Folgende tourismusrelevanten News gibt es von der parlamentarischen Herbstsession zu vermelden:
Standortförderung 2008–2011/ Finanzierung Schweiz Tourismus: Nachdem sich National- und Ständeräte lange uneinig waren, konnte der Entscheid zur Finanzierung erst im Rahmen einer abschliessenden Einigungskonferenz definiert werden. Der Kompromisslösung von CHF 191 Mio. Franken wurde mit einem Verhältnis von 140:25 Stimmen zugestimmt. Der Schweizerische Tourismus-Verband (STV) begrüsst den Kompromiss als Vertrauensbeweis und Wertschätzung gegenüber der Branche und insbesondere der Organisation Schweiz Tourismus.
Tourismusgesetz: Eine Mehrheit des Ständerates sah in einem Tourismusgesetz keinen touristischen Mehrwert und lehnte die parlamentarische Initiative Maissen mit 21:14 ab. Kommissionssprecher Lauri betonte, die heutigen Instrumente funktionierten gut und es gäbe keinen dringenden Handelsbedarf. Weiter befürchtete er, ein Tourismusgesetz würde zu mehr staatlichem Interventionismus führen. Initiant Maissen wertete die heutigen Instrumente als ein tourismuspolitisches „Flickwerk“ ohne Fundament. Ein Tourismusgesetz würde es der Branche besser erlauben, sich den marktwirtschaftlichen Anforderungen zu stellen.
Weltausstellung 2010 in Shanghai: Ohne Gegenstimme bewilligte der Ständerat die Teilnahme der Schweiz an der Weltausstellung 2010 in Shanghai. Der Kredit beträgt CHF 20 Mio., wobei 4 Mio. von der Privatwirtschaft beigesteuert werden. Die Teilnahme an der Ausstellung bietet der Schweiz einerseits Gelegenheit zur allgemeinen Landeswerbung, andererseits zu verstärkter Exportförderung und zum Aufbau und zur Pflege von Beziehungen.
Duty-free-Einkäufe bei der Rückkehr aus dem Ausland: Der Ständerat nahm die genannte Motion ohne Diskussion an. Damit wird die Möglichkeit des zollfreien Einkaufs bei der Landung auf einem schweizerischen Flughafen geschaffen. Die Umsetzung dürfte allerdings noch etwas Zeit brauchen, weil verschiedene Gesetze – MWSt, Alkohol und Tabak – abgeändert werden müssen.

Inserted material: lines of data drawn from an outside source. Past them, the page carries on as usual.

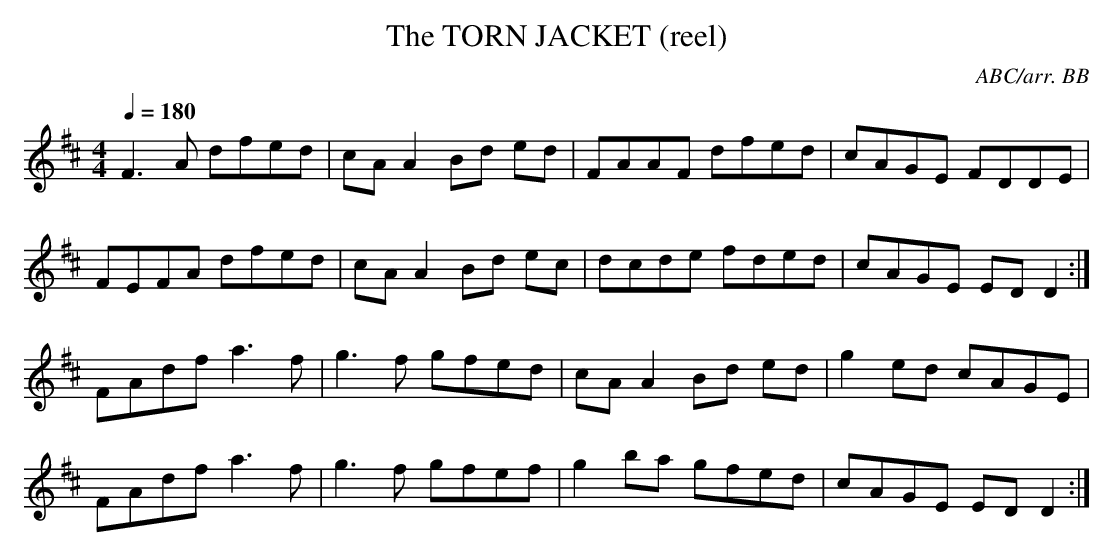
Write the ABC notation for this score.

X:1
T:TORN JACKET (reel), The
C:ABC/arr. BB
Q:1/4=180
M:4/4
L:1/8
K:D
F3A dfed|cAA2 Bd ed|FAAF dfed|cAGE FDDE|
FEFA dfed|cA A2 Bd ec|dcde fded|cAGE ED D2 :|
FAdf a3 f|g3 f gfed|cA A2 Bd ed|g2 ed cAGE|
FAdf a3 f|g3 f gfef|g2 ba gfed|cAGE ED D2 :|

Erhöhung der Visagebühren: Das Bundesamt für Migration hatte in der Gebührenverordnung zum neuen Ausländergesetz vorgeschlagen, die Visagebühren für die Schweiz auf den 1. Januar 2008 von 55 auf 95 Franken zu erhöhen. Damit würden sich die Gebühren für ausländische Europareisende, welche bereits das Schengen-Visa bezahlt haben, verdoppeln. Da es bis zur Assoziierung der Schweiz an das Schengener-Abkommen keinen materiellen Grund für eine Anhebung der Gebühren gibt, reichte STV-Vorstandsmitglied Sep Cathomas (CVP) auf Initiative des STV eine dringliche Anfrage an den Bundesrat ein. Bundesrat Blocher räumte ein, dass eine Erhöhung der Gebühren mit der Einführung der für den ganzen Schengenraum gültigen Visa zu koppeln sei. Der Bundesrat wird voraussichtlich Ende Oktober über diese Gebührenverordnung zum neuen Ausländergesetz entscheiden.